The FCam camera control API

Eino-Ville Talvala <talvala@xxxxxxxxxxxx> · Wed, 13 Oct 2010 23:12:36 -0700

Hi all,

I wanted to talk a bit more about our project here at Stanford, because 
I thought several people on this list might be interested in it 
(although I know several of you may already have heard about it).

The short version:
We released a high-level camera control API for the Nokia N900 a few 
months ago, which allows for precise frame-level control of the sensor 
and associated devices while running at full sensor frame rate. Instead 
of treating the imaging pipeline as a box with control knobs on it that 
sends out a flow of images, it's instead a box that transforms image 
requests into images, with the requests encapsulating all sensor 
configuration (including resolution and frame duration) inside them. 
This makes it very easy to write applications such as an HDR viewfinder, 
which needs to alternate sensor exposure time every frame.  We've 
released a sample application for the N900 with features such as full 
manual camera control, HDR viewfinding/metering, best-of-8 burst mode, 
and saving raw sensor data as DNGs.  Our co-authors at Nokia have also 
released an HDR app that does on-device HDR fusion and a low-light 
photography app that improves image quality for dark scenes.

The home page is here:
http://fcam.garage.maemo.org

The long version:
Over the last two years or so, the research group I'm part of has been 
working on building our own fully open digital camera platform, aimed at 
researchers and hobbyists working in computational photography.  That 
covers more mundane things like HDR photography or panorama capture, and 
more out-there things like handshake removal, post-capture refocusable 
images, and so on.  This has all been in collaboration with Nokia 
Research Center Palo Alto.

After poking around with existing hardware and APIs, we found all of 
them to have various limitations from our point of view - there are very 
few open camera hardware platforms out there, and even if they were, 
most camera control APIs are not well-suited for computational photography.

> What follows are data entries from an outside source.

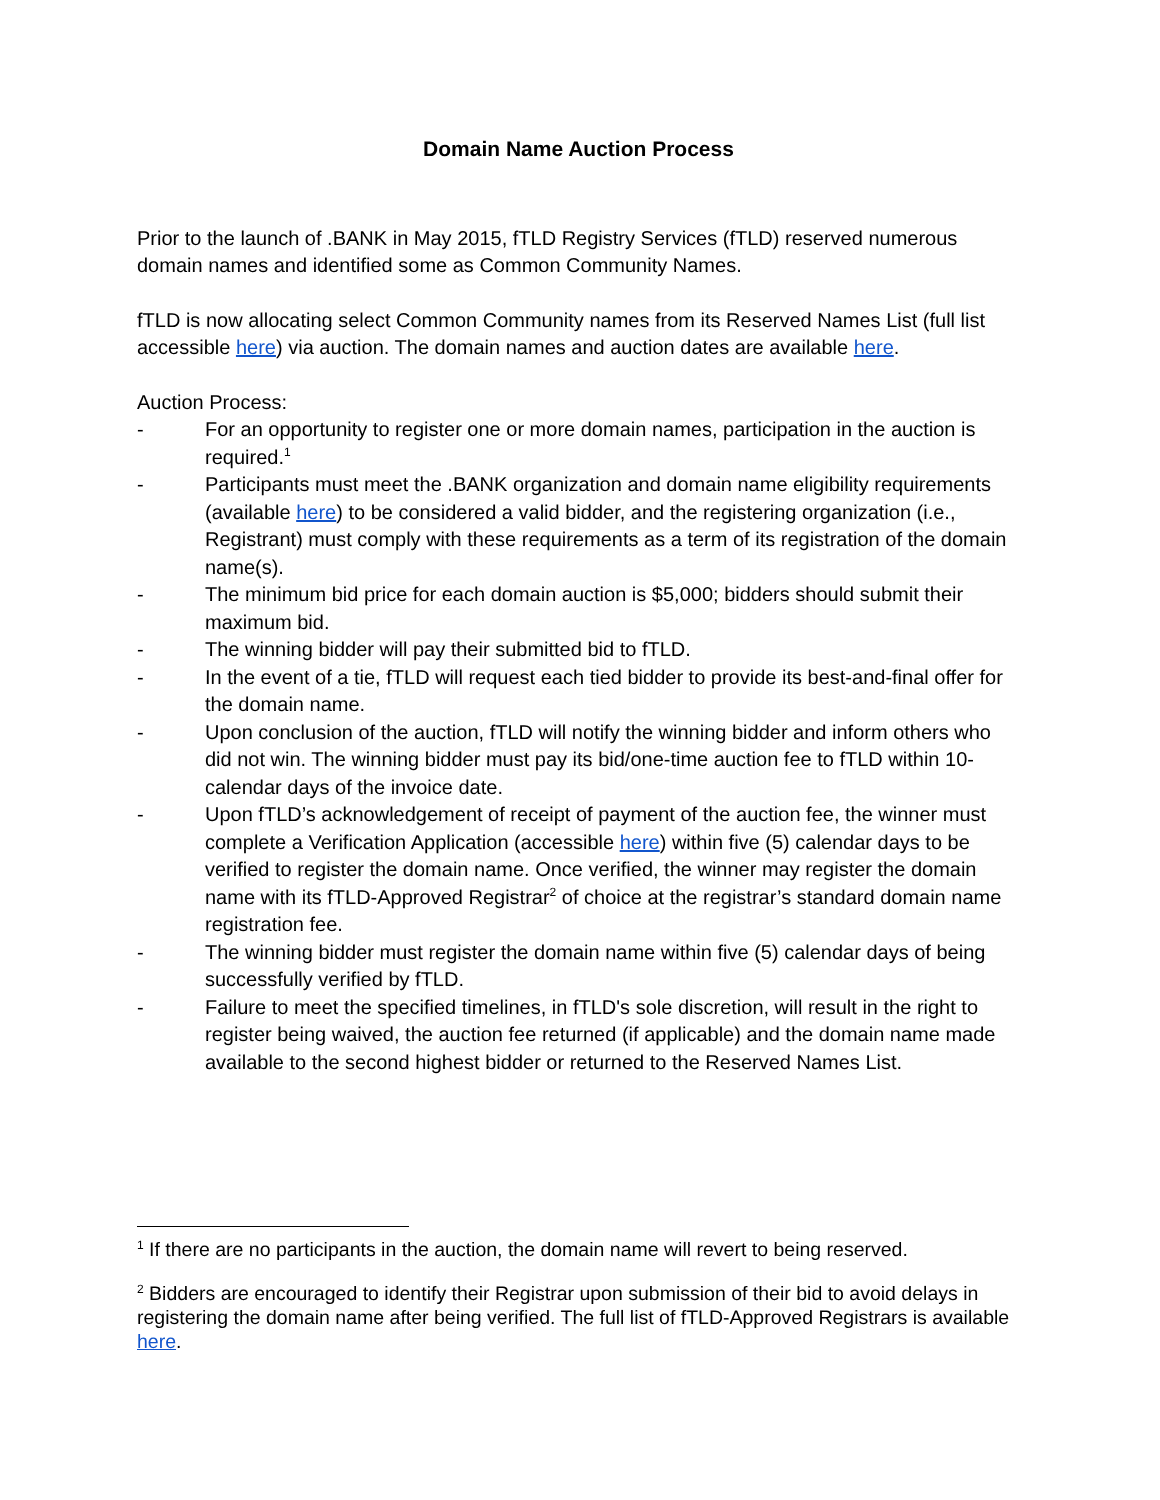Domain Name Auction Process
Prior to the launch of .BANK in May 2015, fTLD Registry Services (fTLD) reserved numerous domain names and identified some as Common Community Names.
fTLD is now allocating select Common Community names from its Reserved Names List (full list accessible here) via auction. The domain names and auction dates are available here.
Auction Process:
- For an opportunity to register one or more domain names, participation in the auction is required.<sup>1</sup>
- Participants must meet the .BANK organization and domain name eligibility requirements (available here) to be considered a valid bidder, and the registering organization (i.e., Registrant) must comply with these requirements as a term of its registration of the domain name(s).
- The minimum bid price for each domain auction is $5,000; bidders should submit their maximum bid.
- The winning bidder will pay their submitted bid to fTLD.
- In the event of a tie, fTLD will request each tied bidder to provide its best-and-final offer for the domain name.
- Upon conclusion of the auction, fTLD will notify the winning bidder and inform others who did not win. The winning bidder must pay its bid/one-time auction fee to fTLD within 10-calendar days of the invoice date.
- Upon fTLD’s acknowledgement of receipt of payment of the auction fee, the winner must complete a Verification Application (accessible here) within five (5) calendar days to be verified to register the domain name. Once verified, the winner may register the domain name with its fTLD-Approved Registrar<sup>2</sup> of choice at the registrar’s standard domain name registration fee.
- The winning bidder must register the domain name within five (5) calendar days of being successfully verified by fTLD.
- Failure to meet the specified timelines, in fTLD's sole discretion, will result in the right to register being waived, the auction fee returned (if applicable) and the domain name made available to the second highest bidder or returned to the Reserved Names List.
<sup>1</sup> If there are no participants in the auction, the domain name will revert to being reserved.
<sup>2</sup> Bidders are encouraged to identify their Registrar upon submission of their bid to avoid delays in registering the domain name after being verified. The full list of fTLD-Approved Registrars is available here.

Most of the details can be found in our SIGGRAPH 2010 paper, here:
http://graphics.stanford.edu/papers/fcam/

So, we built our own user-space C++ API on top of V4L2, which runs on 
both the N900 and our home-built F2 Frankencamera (both use the OMAP3).  
We call it FCam.

What does it do that V4L2 doesn't?

1) Imaging system configuration is done on a per-frame basis - every 
frame output from the system can have a different set of parameters, 
deterministically.  This is done by moved sensor/imaging pipeline state 
out of the device, and into requests that are fed to the device. One 
image is produced for every request fed into the system, and multiple 
requests can be in flight at once.  The only blocking call is the one to 
pop a completed Frame from the input queue.

2) Metadata (the original request, statistics unit output, state of 
other associated devices like the lens) and the image data is all tied 
together into a single packaged Frame that's handed back to the user. 
This makes it trivial to determine what sensor settings were used to 
capture the image data, so that one can easily write a metering or 
autofocus routine, for example.

3) Other devices can be synchronized with sensor operation - for 
example, the flash can be set to fire N ms into the exposure for a 
request. The application doesn't have to do the synchronization work itself.

Where did we have problems with V4L2?

Mostly everything was fine, but we ran into some problems that are due 
to V4L2's design as a video streaming API:
1) Fixed resolution
2) Fixed frame rate
We want to swap between viewfinder and full resolution frames as fast as 
possible (and in the future, between arbitrary resolutions or regions of 
interest), and if we're capturing an HDR burst, say, we don't want the 
frame rate to be constrained by the longest required exposure.

Our current implementation works around #2 by adding a custom V4L2 
control to change frame duration while streaming - this is clearly 
against the spirit of the V4L2 API, but is essential for our system to 
work well.  I'd be interested in knowing if there's a better way to deal 
with this than circumventing the API's promises.

#1 we couldn't do anything about, so if a request has a different 
resolution/pixel format than the previous request, the runtime has to 
simply stop V4L2 streaming, reconfigure, and start streaming again.  I 
don't see this part of V4L2 changing in the future, but hopefully the 
switching time will be reduced as implementations improve (with the 
shipping N900 OMA3 ISP driver, this takes about 700 ms).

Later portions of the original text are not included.